FIG. 1 is a flow chart of a method of pancreatic bile duct segmentation based on a token pyramid; the method comprises the following steps:
firstly, collecting data of a labeled pancreatic bile duct, labeling the data, and obtaining a pancreatic bile duct data set by utilizing random rotation, random inversion and random contrast enhancement;
constructing a pancreatic duct segmentation model of a token pyramid-based transducer gating network, wherein the model comprises a token pyramid transducer module, a pancreatic duct gating integration module and a pancreatic duct global integration segmentation module;
and thirdly, realizing automatic segmentation of the pancreatic bile duct by using the pancreatic bile duct segmentation model of the token pyramid-based transducer gating network constructed in the steps one to two.
In a preferred embodiment, in the first step, the data set includes a pancreatic bile duct and a label data set thereof, and the three-dimensional labels of the pancreatic bile duct are manually marked, and the pancreatic bile duct data are read, normalized and amplified, and the data amplification includes random rotation, random inversion and random contrast enhancement.
In a preferred embodiment, in the second step, the token pyramid transducer module includes extraction and concatenation of feature layers of different scales, and the transducer structure is used to capture context-related scale-aware information; the pancreatic bile duct gating integration module comprises dynamic fusion of local tokens and global semantic information through a gating structure; the pancreatic bile duct global integration segmentation module comprises effective fusion of segmentation results of decoding blocks with different scales.

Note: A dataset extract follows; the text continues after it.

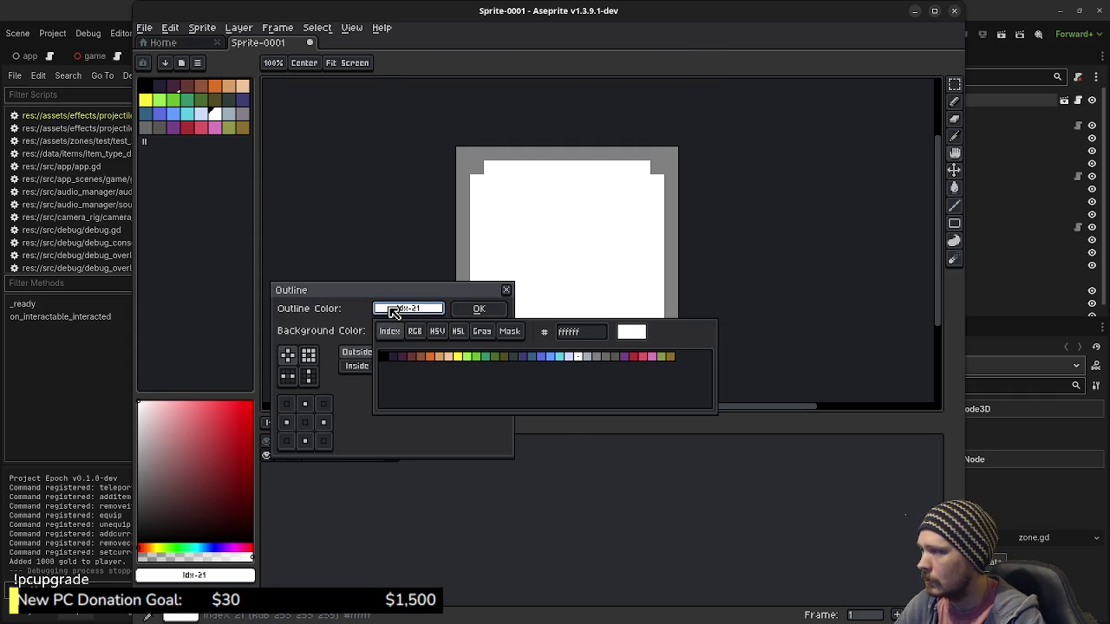
{"action": "left_click", "coordinate": [390, 356]}
{"action": "left_click", "coordinate": [478, 309]}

In a preferred embodiment, the specific construction process of the segmentation model is as follows:
step 1: the data volume of the model is enhanced by preprocessing the pancreatic bile duct data set through random rotation, random inversion, random contrast enhancement and the like, so that the overfitting capacity of the model is reduced, the generalization of the model is enhanced, and then the model is sent into a segmentation network.

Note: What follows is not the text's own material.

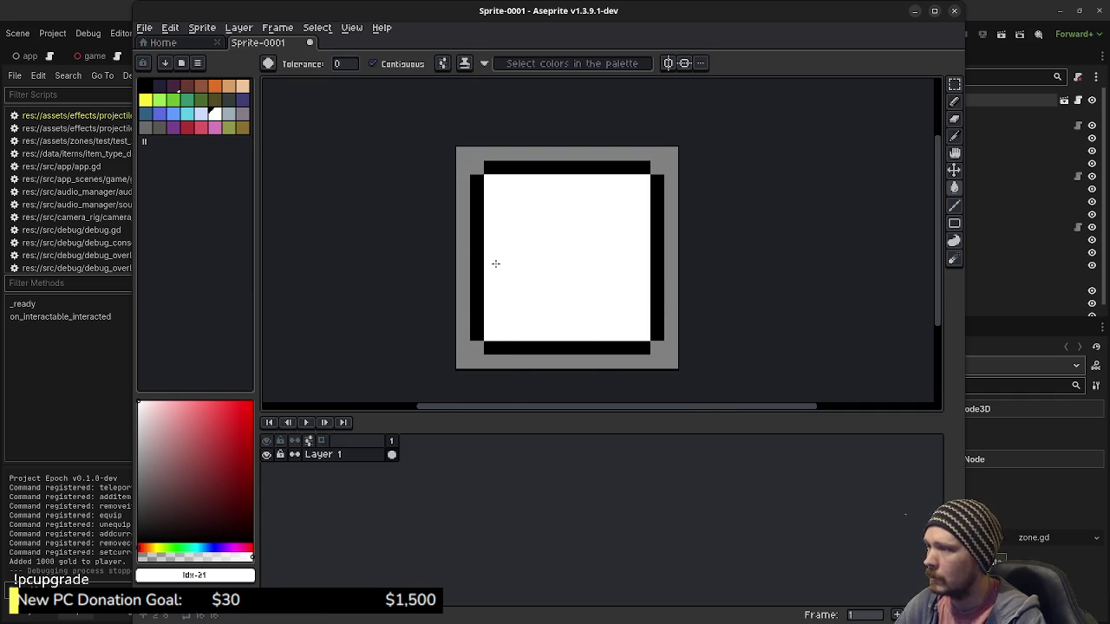
{"action": "key", "text": "b"}
{"action": "left_click", "coordinate": [474, 230], "text": "alt"}
Step: Draw a black lid line and three black bars, cutting a white gap row across the bars
{"action": "left_click_drag", "start_coordinate": [474, 225], "coordinate": [650, 226]}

Step 2: the token pyramid module contains 4 coded blocks, where each module contains 2 three-dimensional convolution and one max pooling operation. The convolutions of the 4 modules are spliced together to form a token pyramid, so that rich scale perception semantic information is obtained. Specifically, the input image is pancreatic bile duct X as input, our token Jin Dada first passes the image through 4 encoded blocks, where each encoded block contains 2 three-dimensional convolution and one max pooling operation, and generates a series of scale tokens { T ] 1 ,T 2 ,...,T N Where N is the total number of coded blocks. Then we will run a series of scale tokens { T ] 1 ,T 2 ,…,T N Average pooling (pool) to the same target size, e.gCoding block bisection for each scaleThe contribution values of the cuts are different, for this purpose we use a learning filter dynamics L i The multi-scale features are modulated, and the final feature pyramid Z is obtained through cascading multi-scale dynamic feature aggregation, and the calculation formula is as follows:
step 3: feature pyramids are fed into several stacked transfomer blocks to extract a global scale-aware semantic extractor, in the present invention the number of transfomers is 2. The transducer consists of a multi-head attention module, a feed forward network and a recursive connection.
Step 4: the pancreas bile duct gating integration module obtains a local scale token { T }, which is obtained by a token pyramid 1 ,T 2 ,…,T N Global semantics G obtained by the } and the transducer as input. Wherein T is locally marked i Local features of interest are generated by 1 x 1 convolution layer transfer and batch normalization. The global semantics are up-sampled and then input to a 1 multiplied by 1 convolution layer, and then the semantics weights are generated through a batch normalization layer and a sigmoid layer. Wherein the semantic weight and the local attention feature are multiplied element by element and then are subjected to 1X 1 convolution layer with global semantics, and then the global attention features subjected to batch normalization are added element by element, so that the gating integrated feature F with local and global dependency relationship is obtained i The calculation formula is as follows:
wherein, conv_bn is 1×1×1 convolution layer and batch normalization. upsampling is an upsampling. F (F) i ' is a local feature subjected to semantic weight modulation,for multiplication element by element>Is added element by element.
Step 5: in order to integrate gaps of multi-scale gating integration features, the invention sends gating integration features with different scales into a pancreatic bile duct global integration segmentation module. The module upsamples the high-scale feature information to be consistent with the low-scale feature information, then through 2 3 x 3 convolution layers and batch normalization, and obtaining a final segmentation map.
Step 7: the input segmentation map is modeled with a dice loss sparsity and a cross entropy loss function (dice loss function is the similarity between two segmentation samples, and cross entropy loss function is the accuracy of classification of each pixel point in the two samples).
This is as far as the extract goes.